No-one likes a goody two shoes. It's the rebels, the renegades, that colleague that crows "I don't care what anyone thinks!" that secretly (or not so secretly) thrill us. We wish we could be a little more like them. Causing chaos for something we believe in. Challenging norms, whatever the consequences. Crashing through life on our own agenda. We’d love to be more Rosa Parks and more Martin Luther King.
And women, perhaps, crave rebellion a little more fervently. Even now, there are fewer places they’re expected (or allowed) to bend the rules, rock the boat or lead a full on revolution.
Well, we hosted an event celebrating three women who did plenty of all of those. Three brave, talented, rule-breaking women from India and Britain’s shared history: Rani Lakshmi Bai, Sophia Duleep Singh, and Homai Vyarawalla. All fiercely determined to do whatever they pleased, and all with stories not widely known in the UK. Theirs, like the stories of many other women, had fallen between the pages of a history written by men. This event was all about turning that book upside down and giving it a good old shake.

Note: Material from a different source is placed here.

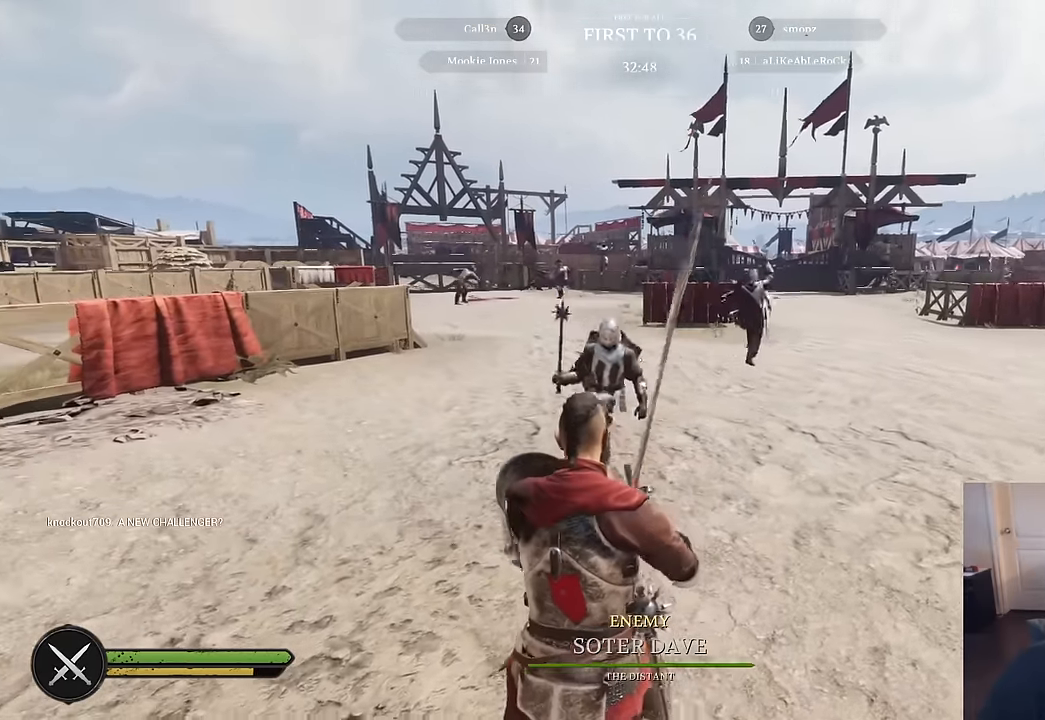
{"keys": ["s"], "mouse": [], "mouse_move": "down-right", "events": [[117, "a", "down"], [200, "w", "up"], [200, "x", "down"], [300, "x", "up"], [384, "s", "down"], [434, "a", "up"]]}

Joining us in our book jangling were three more remarkable women — teacher and historian Shalina Patel (who was also our host for the evening), author and journalist Anita Anand, and photographer and documentary filmmaker, Monika Baker.
Shalina shared the story of Rani Lakshmi Bai, a 19th Century warrior queen who is a towering hero in India. Everyone in India knows the iconic image of Rani Lakshmi in battle astride her muscled white horse, reins in her mouth, rearing over cowering East India Company soldiers, with her sword aloft and her son strapped to her back. But many British South Asians have never heard of her; the widow who was never expected to take power when her husband died, but who rebelled fiercely when the Company tried to annex her state.

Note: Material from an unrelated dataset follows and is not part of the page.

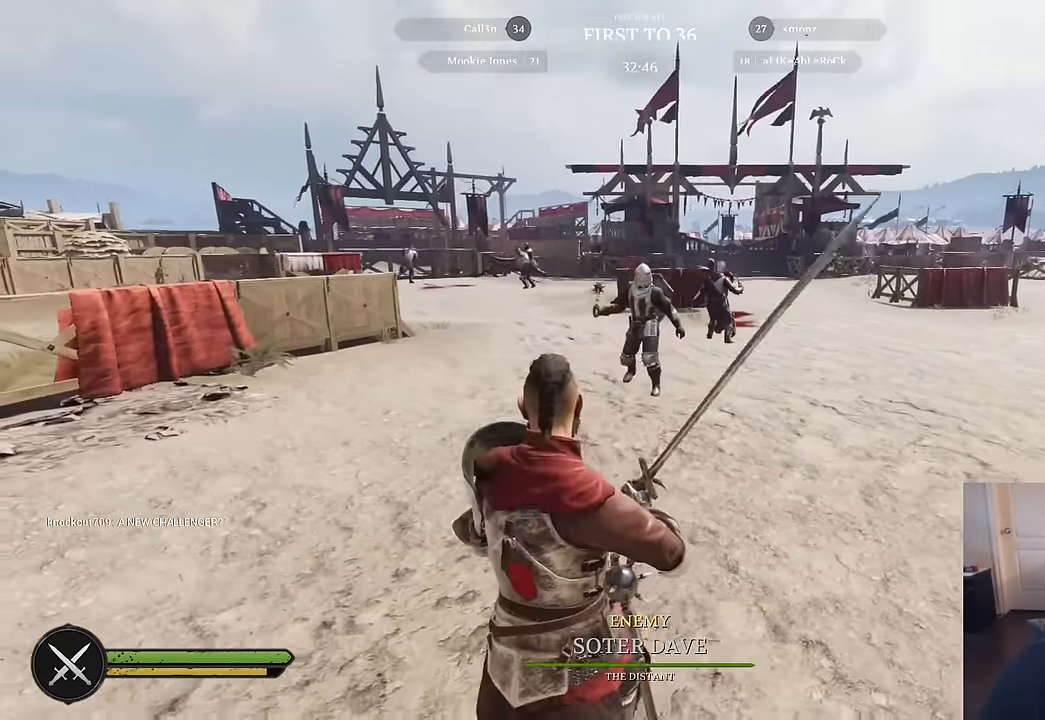
{"keys": ["a"], "mouse": [], "mouse_move": "up", "events": [[184, "s", "up"]]}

She went on to command troops from the front line during the rebellion of 1857, leading charge after charge at the British with blood-curdling battle cries, and impressing leaders from both sides with her military strategies. She died in the field, covered in glory, but her story has lived on — immortalised in books, films and plays, and taught in school classrooms across India.
Anita then regaled us with tales of Sophia Duleep Singh, the granddaughter of the great Ranjit Singh (the “Lion of Punjab”). A British-born princess, she grew up as Queen Victoria’s goddaughter, eventually becoming a famous socialite — “The Kim Kardashian of her day”, to paraphrase Anita. She wafted around parties smoking imported Egyptian cigarettes, and became a poster girl for a growing, controversial women’s cycling movement. She turned her house at Hampton Court (bestowed on her by the queen) into a menagerie, much to the disgruntlement of her neighbours, who had to put up with noisy parakeets and a pack of dogs that Sophia would walk through Hampton Court Maze. She even won the precursor to Crufts.
But then a trip to British-ruled India opened her eyes. She saw the racism, the suffering, the dissolving of everything her Grandfather had fought so fiercely to protect. There awoke in her a fury that she transmuted into action on her return to England, becoming the Suffragettes’ most powerful publicity weapon.She once chased down a violent policeman during the infamous Black Friday Suffragette protest, and subsequently pushed so hard for him to be charged that Winston Churchill himself had to get involved.
Our third trailblazer, Homai Vyarawalla, only died in 1912. People who knew her and talked to her are still alive. And one of them was at our event — a living, breathing link to a historical hero.